§ **Task goal**:
Check every line of the data for the string "Chinese" and copy the ones that have it.

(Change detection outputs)
_ _ _ _ _ _ _

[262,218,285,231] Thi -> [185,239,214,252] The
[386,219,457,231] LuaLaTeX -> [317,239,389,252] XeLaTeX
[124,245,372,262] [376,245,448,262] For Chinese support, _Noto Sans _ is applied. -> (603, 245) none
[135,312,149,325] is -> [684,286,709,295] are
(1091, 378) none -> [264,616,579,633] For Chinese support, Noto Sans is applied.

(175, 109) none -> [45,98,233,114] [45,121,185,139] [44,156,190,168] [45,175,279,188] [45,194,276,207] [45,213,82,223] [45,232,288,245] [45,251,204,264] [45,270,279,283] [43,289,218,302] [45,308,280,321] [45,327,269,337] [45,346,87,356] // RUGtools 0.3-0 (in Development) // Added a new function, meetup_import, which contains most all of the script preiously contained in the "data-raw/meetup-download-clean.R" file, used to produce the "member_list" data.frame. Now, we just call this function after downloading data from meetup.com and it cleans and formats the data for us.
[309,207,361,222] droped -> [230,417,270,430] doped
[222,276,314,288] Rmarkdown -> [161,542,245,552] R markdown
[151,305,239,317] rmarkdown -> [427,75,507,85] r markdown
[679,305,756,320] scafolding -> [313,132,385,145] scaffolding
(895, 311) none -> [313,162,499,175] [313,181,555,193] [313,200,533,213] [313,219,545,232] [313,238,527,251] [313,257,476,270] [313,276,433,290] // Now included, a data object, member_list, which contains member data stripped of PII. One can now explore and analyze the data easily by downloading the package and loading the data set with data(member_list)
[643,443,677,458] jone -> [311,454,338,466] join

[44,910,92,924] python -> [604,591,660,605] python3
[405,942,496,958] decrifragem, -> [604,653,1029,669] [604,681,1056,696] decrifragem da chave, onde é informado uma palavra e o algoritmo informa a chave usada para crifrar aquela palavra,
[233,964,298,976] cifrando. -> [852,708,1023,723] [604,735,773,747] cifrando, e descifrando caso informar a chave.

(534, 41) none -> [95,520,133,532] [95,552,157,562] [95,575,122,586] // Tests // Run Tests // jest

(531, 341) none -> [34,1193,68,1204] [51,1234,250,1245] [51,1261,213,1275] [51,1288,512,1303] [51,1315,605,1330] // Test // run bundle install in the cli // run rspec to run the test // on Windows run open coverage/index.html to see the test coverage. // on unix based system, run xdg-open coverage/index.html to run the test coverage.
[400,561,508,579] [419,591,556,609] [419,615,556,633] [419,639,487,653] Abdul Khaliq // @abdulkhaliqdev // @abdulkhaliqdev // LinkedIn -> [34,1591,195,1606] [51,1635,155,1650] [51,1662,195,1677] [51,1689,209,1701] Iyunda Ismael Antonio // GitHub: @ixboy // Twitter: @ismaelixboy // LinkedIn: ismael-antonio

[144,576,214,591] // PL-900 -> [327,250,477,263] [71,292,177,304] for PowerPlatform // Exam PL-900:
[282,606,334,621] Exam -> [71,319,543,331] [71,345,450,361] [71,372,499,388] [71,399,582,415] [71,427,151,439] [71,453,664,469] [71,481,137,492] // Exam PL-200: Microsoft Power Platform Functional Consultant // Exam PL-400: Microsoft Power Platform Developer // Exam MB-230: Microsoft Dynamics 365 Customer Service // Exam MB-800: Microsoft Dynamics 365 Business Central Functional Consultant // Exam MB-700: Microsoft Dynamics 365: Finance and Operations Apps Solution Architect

_ _ _ _ _ _ _

§ **Response area**:
[124,245,372,262] [376,245,448,262] For Chinese support, _Noto Sans _ is applied. -> (603, 245) none
(1091, 378) none -> [264,616,579,633] For Chinese support, Noto Sans is applied.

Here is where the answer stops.